In the olden days, you could listen over and again to your musical heroes do their thing, yet go for years without hearing them speak. The songs themselves gave few clues to the real accents of the singers. Singing seemed to iron out regional vowel sounds so that, in song, everyone sounded the same – rather American. I was aware that both Slade and (half of) Led Zeppelin were from the same neck of the woods as me, but I struggled to pick up any trace of Walsall in Noddy Holder’s singing voice or any hint of West Bromwich in Robert Plant’s. It was years before I heard either of them talking properly in their own proper Black Country accents. I loved it.
I’m talking about the 1970s here, when there were fewer radio or television interviews, and very little in the way of what came to be known as reality shows. Even when the 70s turned into the 80s and I was old enough to go to concerts, the spoken words of British frontmen and women, when they found something to say between songs, sounded at best neutral and at worst mid-Atlantic. Over the years, with all the touring or living in the States, their original English accents could even desert them completely.
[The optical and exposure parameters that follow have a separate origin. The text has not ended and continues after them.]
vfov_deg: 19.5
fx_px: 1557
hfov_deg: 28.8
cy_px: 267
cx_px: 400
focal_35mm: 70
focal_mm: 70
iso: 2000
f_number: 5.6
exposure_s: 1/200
I never saw Black Sabbath live, but I suspect Ozzy Osbourne, even as he addressed the crowd through a mouthful of bat’s head in Iowa, sounded as Brummie as could be. From the beginning to the end, while speaking if not singing, he talked like a bloke from Birmingham should talk. You could take the man out of Aston, but this man’s accent never left the place. For me, this was always important, even though Ozzy’s accent made mine sound as posh as a minor royal’s.
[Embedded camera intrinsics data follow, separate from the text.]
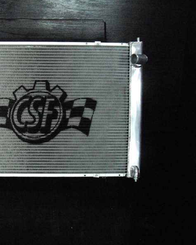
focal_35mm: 50
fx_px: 362
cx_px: 33
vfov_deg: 37.3
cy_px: 122
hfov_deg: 29.4
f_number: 2.8
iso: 800
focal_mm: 7.9
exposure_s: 1/30
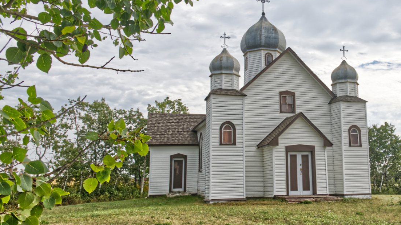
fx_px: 393
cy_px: 92
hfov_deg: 52.6
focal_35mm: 37
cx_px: 279
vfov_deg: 31.9
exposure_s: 1/200
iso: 100
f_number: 11
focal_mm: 24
If you get chance, have a look at Rockfield: The Studio on the Farm, a film about the studio in Monmouthshire. Fifty years after Black Sabbath first went there, you’ll hear Ozzy talking about it in the same accent he’d have had back then. “We’d never been in a studio; we’d never been on a farm. So everything was new. You’d come and see a cow in a field, you know. We were from the streets of Aston – the only thing we ever saw was a police horse. It was brilliant.”